The ear had only suceeded in making his stomach growl louder so he felt that breakfast was past due. Now to clear up a little misconception, zombies don't only eat the brains of humans. Sure, we all agree on that it's the most tasty bit, but flesh of any kind could suffice if the stomach is demanding. Hittiest turned to the right and turned on his portable Movie/Music/Game/Virtual Reality/Popcorn Maker XSUD-Player to enjoy some soothing jazz-industrial opera by Miles Davis TX-35.
10 silent seconds went by in alarming irony.
Hittiest suddenly realized that he hadn't really pressed the button on the player, only bashed at an random area of the machine with his fist. He focused his brain to press his finger on the play button again, but instead his fist slammed down on it nearly destroying it. Zombie life does come with its complications he thought. He rose from the bed and made his way into the kitchen, lumbering like an amnesia-struck elephant on its way back to the waterhole. He opened the refridgerator and moved his head slowly from shelf to shelf and made an list for himself.
Milk............... eggs............ maple syrup.......... human brain.
He picked up the milk and the human brain and then realized why he had saved it for today. He was celebrating his 30th-day anniversary of being a zombie, and the brain was one formely belonging to his boss of his former Cubicle Farm. He looked at the lower levels of the refridgerator but realized to his shock that he was out of tabasco sauce.

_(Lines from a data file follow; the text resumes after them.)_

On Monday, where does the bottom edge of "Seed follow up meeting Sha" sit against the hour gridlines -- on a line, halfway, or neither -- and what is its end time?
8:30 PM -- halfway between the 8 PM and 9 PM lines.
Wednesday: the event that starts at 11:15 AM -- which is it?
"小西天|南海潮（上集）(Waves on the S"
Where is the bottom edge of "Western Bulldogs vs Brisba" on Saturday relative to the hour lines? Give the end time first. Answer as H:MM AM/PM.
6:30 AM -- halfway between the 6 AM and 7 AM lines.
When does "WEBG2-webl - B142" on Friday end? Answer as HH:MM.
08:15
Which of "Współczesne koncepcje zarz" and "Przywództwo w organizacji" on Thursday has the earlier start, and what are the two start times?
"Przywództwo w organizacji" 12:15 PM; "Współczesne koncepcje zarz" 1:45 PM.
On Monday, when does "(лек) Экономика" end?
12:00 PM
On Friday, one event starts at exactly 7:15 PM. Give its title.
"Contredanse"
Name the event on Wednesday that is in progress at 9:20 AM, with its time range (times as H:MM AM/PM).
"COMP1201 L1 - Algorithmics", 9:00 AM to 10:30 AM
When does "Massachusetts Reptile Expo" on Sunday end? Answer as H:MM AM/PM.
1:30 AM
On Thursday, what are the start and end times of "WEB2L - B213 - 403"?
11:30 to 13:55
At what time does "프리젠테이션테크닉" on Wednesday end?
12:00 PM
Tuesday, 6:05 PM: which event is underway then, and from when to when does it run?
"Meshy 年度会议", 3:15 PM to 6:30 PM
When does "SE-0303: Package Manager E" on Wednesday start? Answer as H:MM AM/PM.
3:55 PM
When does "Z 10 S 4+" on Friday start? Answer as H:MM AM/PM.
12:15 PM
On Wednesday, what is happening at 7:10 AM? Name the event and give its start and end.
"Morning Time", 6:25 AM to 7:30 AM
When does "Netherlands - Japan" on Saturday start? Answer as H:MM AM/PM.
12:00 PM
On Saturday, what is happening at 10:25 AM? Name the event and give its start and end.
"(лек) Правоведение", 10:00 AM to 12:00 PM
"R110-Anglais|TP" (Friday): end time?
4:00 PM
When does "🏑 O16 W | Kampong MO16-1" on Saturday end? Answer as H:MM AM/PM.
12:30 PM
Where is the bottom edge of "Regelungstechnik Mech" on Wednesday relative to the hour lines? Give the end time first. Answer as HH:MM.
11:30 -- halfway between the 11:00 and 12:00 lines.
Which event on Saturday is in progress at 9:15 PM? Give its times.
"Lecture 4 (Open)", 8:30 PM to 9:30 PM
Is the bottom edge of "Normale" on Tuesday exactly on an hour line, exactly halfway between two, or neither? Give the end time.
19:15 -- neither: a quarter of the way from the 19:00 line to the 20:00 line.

He went out in the hallway and knocked on the door of his zombie neighbour Larry and struck up an conversation.
"Ta.. basco"
"Ehhh?"
"Tabasco"
"Unghhh"
"Tabasco"
"Arr"
"Give... Tabasco"
An light bulb struck up above Larry's head and he made his way over to his refridgerator, crushing every object in his way, including a Largescreen-ectoplasma TV worth 30 000 Neo-Dollars. He opened the refridgerator door with a clumpsy grip on the handle and then tried to move the hand to the inside to help locate the tabasco sauce. When this seemed impossible, he looked to his hand and saw that it was still tightened around the now-removed refridgerator door. He dropped it on the ground and started an active search of the inhabitants of the fridge. 10 minutes went by and then he was back in the hallway with an glass bottle of Sergeant Bull's Wild Tabasco Sauce, with an proud look in his eyes, like a dog who has retrieved a frisbee. Now the hardest part was ahead of the zombies. Hittiest tried to coordinate his hands to stay under the latitude of Larry's hands, while he reached out his hand slowly with the precious object in a so tight grip so that it nearly imploded. A few seconds went by, and he decided to take the shot. He opened his palm. The glass bottle fell down, barely touched Hittiest's pinky finger, and then met its demise on the glass floor of the hallway.
Hittiest walked down the endless stairs of the Freeman Skyscraper and with every thunderous footstep became more and more irritating. He would have spared himself the excruciating walk if it wasnt for the fact his zombie fist couldn't operate such a simple thing as a elevator. But most of all he was pissed off that he was out of Tabasco sauce.